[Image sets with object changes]
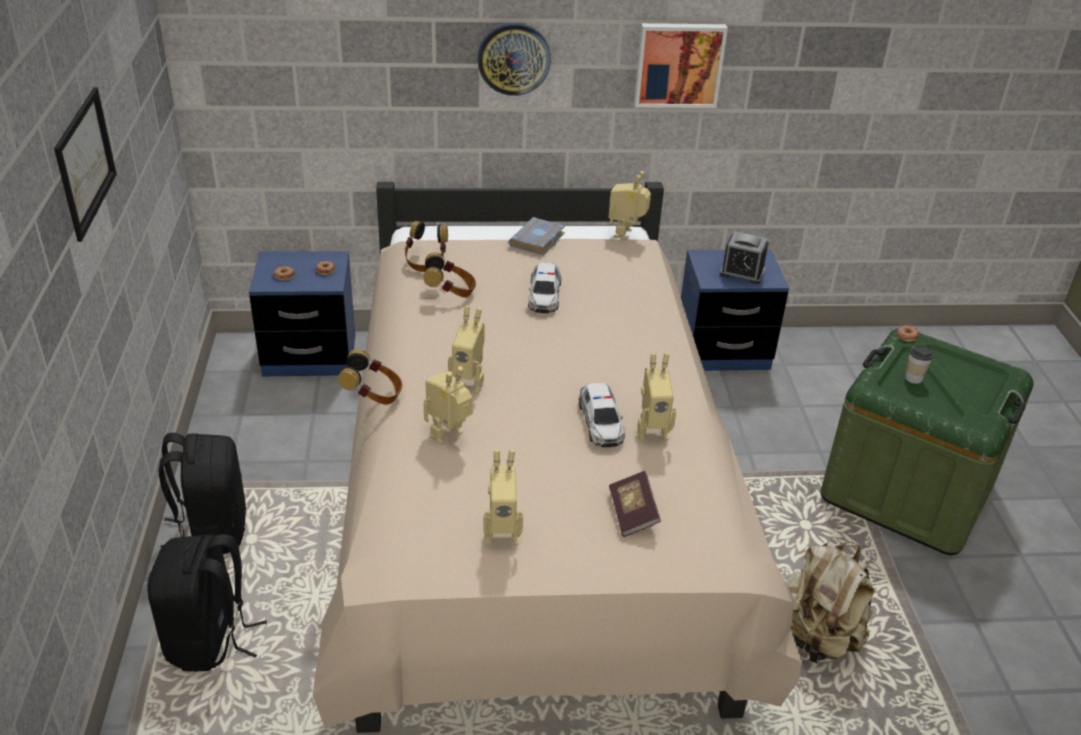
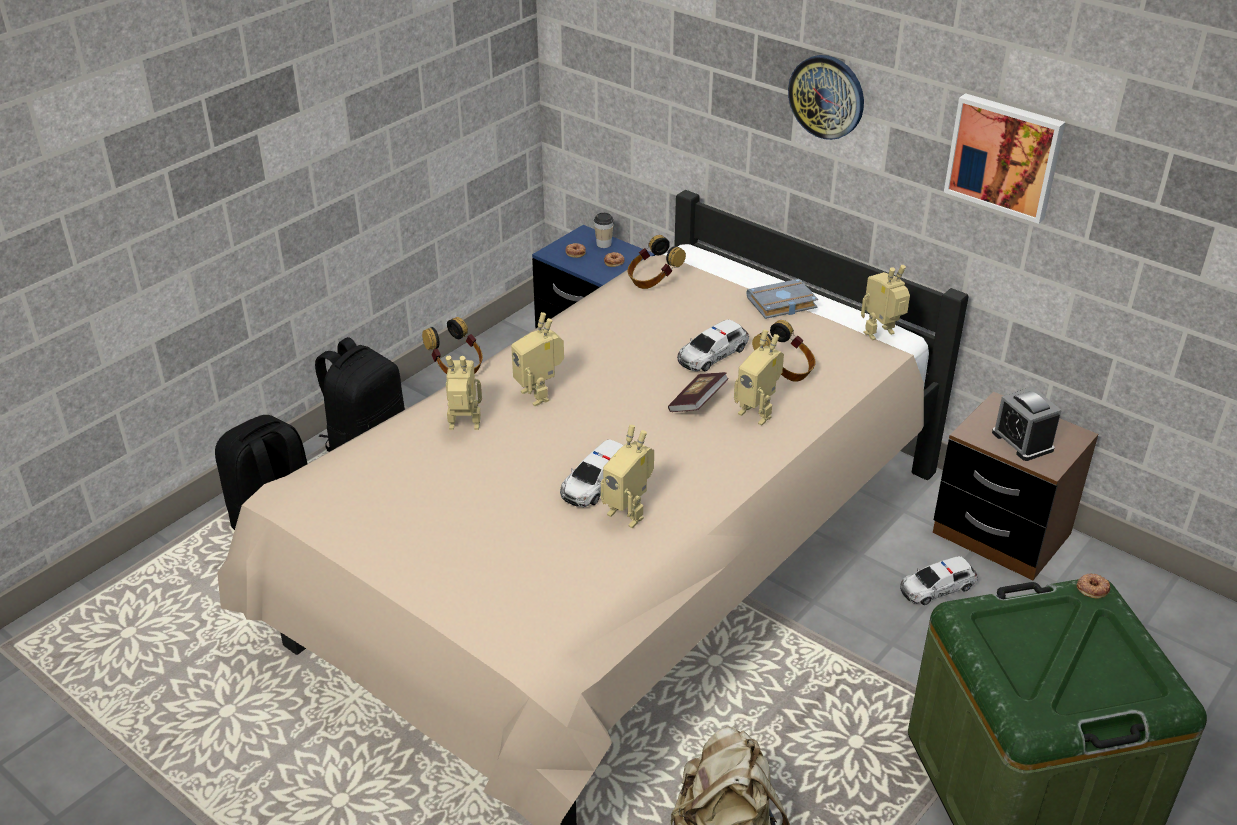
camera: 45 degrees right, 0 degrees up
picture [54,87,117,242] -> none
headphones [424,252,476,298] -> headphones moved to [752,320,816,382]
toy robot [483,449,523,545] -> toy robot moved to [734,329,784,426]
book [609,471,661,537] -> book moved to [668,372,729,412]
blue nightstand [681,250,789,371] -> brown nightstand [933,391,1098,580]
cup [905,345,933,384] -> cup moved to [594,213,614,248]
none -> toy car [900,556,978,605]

• [Task to carry out]: A complete answer gives every line of the records holding "moved".

• [Exercise solution]:
headphones [424,252,476,298] -> headphones moved to [752,320,816,382]
toy robot [483,449,523,545] -> toy robot moved to [734,329,784,426]
book [609,471,661,537] -> book moved to [668,372,729,412]
cup [905,345,933,384] -> cup moved to [594,213,614,248]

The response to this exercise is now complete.